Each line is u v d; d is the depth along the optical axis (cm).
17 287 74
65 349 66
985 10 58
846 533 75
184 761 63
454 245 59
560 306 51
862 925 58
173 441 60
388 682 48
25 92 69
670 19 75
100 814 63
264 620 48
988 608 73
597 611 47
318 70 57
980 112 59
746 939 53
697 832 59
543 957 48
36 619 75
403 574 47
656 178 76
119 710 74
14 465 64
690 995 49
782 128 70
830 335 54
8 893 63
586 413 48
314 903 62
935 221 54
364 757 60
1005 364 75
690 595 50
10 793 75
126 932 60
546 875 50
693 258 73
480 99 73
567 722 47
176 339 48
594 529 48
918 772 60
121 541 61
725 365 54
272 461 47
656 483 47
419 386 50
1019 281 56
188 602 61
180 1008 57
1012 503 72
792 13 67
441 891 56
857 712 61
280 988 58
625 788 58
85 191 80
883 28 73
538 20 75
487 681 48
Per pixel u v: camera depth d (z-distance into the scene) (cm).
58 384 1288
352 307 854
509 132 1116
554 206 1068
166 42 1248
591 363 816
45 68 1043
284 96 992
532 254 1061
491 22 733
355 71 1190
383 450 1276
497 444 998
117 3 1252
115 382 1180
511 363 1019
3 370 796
● ● ● ●
Among the records, find all lines that include the string "depth" and return them.

Each line is u v d; d is the depth along the optical axis (cm).
Per pixel u v: camera depth d (z-distance into the scene) (cm).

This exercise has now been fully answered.